I do not know anyone, not a river runner, Grand Canyon resident, or friend who has gone out on the Hualapai tribe's new glass Skywalk. So when I had a chance to visit this attraction at half price, I jumped - let me rephrase that - I took advantage of the opportunity. I was helping out on a Hollywood scout of the Grand Canyon in a pre-production locations search for an upcoming movie called "Due Date" starring Robert Downey Jr. No stars we present - just the director and producer who weighed the pro's and con's of filming here at Grand Canyon West (GCW) or the traditional view at Grand Canyon National Park.
The approach to the Skywalk is off of the Pierce Ferry/Meadview Road. Joshua Trees greet travelers on this dirt track which is currently being paved by Mojave County. The Grand Wash Cliffs, edge of the Colorado Plateau, is the background.
The empty entrance booth. Fees to enter Hualapai land total $42.00 per person. This includes a $29.00 entrance fee, $3.00 fuel charge (for the bus rides), $8.00 Impact Fee, and a Hualapai Tribal tax.
The gift shop has loads of plastic tomahawk's and stuffed Indian dolls.
After a short 3 mile bus ride, this was my first view of the Skywalk* There is no other angle from which to take a picture of it and camera's are not allowed on the "bridge." There are photographers wandering the glass plus photo radar type cameras to take your picture. Starting price $30.00 for one picture.
* I have seen the Skywalk from the river looking up.
Here you see the full drop to the Colorado River. Pre-trip information states that "it is 4,000 ft. straight down to the river." Actually it is about 800 feet down to a ledge of Redwall Limestone and about 2,700 feet above the river. Many exaggerations in statistics were noted. To go onto the Skywalk is an additional $32.05 on top of the previous fees.
I stayed out on the bridge for about an hour - long enough to listen to three different sets of people come through. Some were very scared and did not wander out onto the glass. Others were in awe of the Skywalk. But most folks seemed to be taken by the majesty of the Grand Canyon.
This is the backside of the Skywalk building. It is beautifully constructed but unfinished at this time.
There are some nice shade structures constructed away from the rim of the canyon. This one houses a dance floor where women of the tribe dance during the day.
Here are two members of the tribe doing a dance. No one was watching when I was here.
Numerous wikiups are constructed around a cultural trail. They also have Plains Indian tipis, Hopi pueblos, and Navajo hogans. The added benefit of these wikiups is that have full electricity (foreground).

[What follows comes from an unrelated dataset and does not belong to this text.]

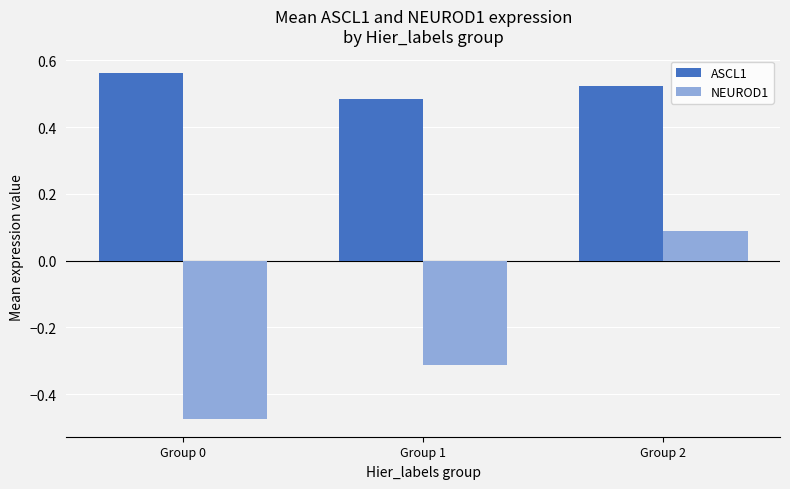

What are all the series names shown in the legend?

ASCL1, NEUROD1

This is Don, another Hualapi tribal member, I just loved his red feather headress.
I wonder if the name of this restaurant is lost on people? The Bat Shit Cafe!
A gorgeous view of the Colorado River from Guano Point. Note that the river here is perched on at least 50 feet of sediment deposited when Lake Mead was much higher. Thus, the river is not "natural" here.
Guano Point was named because this is where a cableway was built to extract guano from Bat Cave down near the river. After constructing this cableway, it was determined that there was very little guano to be mined and the effort died.
The seal of the Hualapai tribe. I have mixed feelings about this development. I wish the tribe well, but there is certainly a sense of "retribution" that I feel from the tribe. It is much more expensive to visit GCW vs. the national park. Many things seem hokey, trite, and ill-advised. But perhaps the greatest threat from this type of "entertainment tourism" is that it may only be the tip of the proverbial iceberg for what the tribe has in store here in the future. Right now there is a "Vietnam-type" atmosphere at GCW with zillions of helicopters and planes in the air. It is not a peaceful place. These helicopters bring tourists to boats that ply the river - with a total disregard for the Grand Canyon River Management Plan. A Las Vegas entrepreneur put up the money for the Skywalk and takes half of the receipts. What future deals will the tribe make with Las Vegas personalities? Hotels in the canyon? Casinos? Are tribes immune to rules, decorum, or even common sense in places like the Grand Canyon. Or is it "their land" with a right to do "whatever we want?" It all harbors a very chilling thought.
Old Route 66 west of Seligman, Arizona.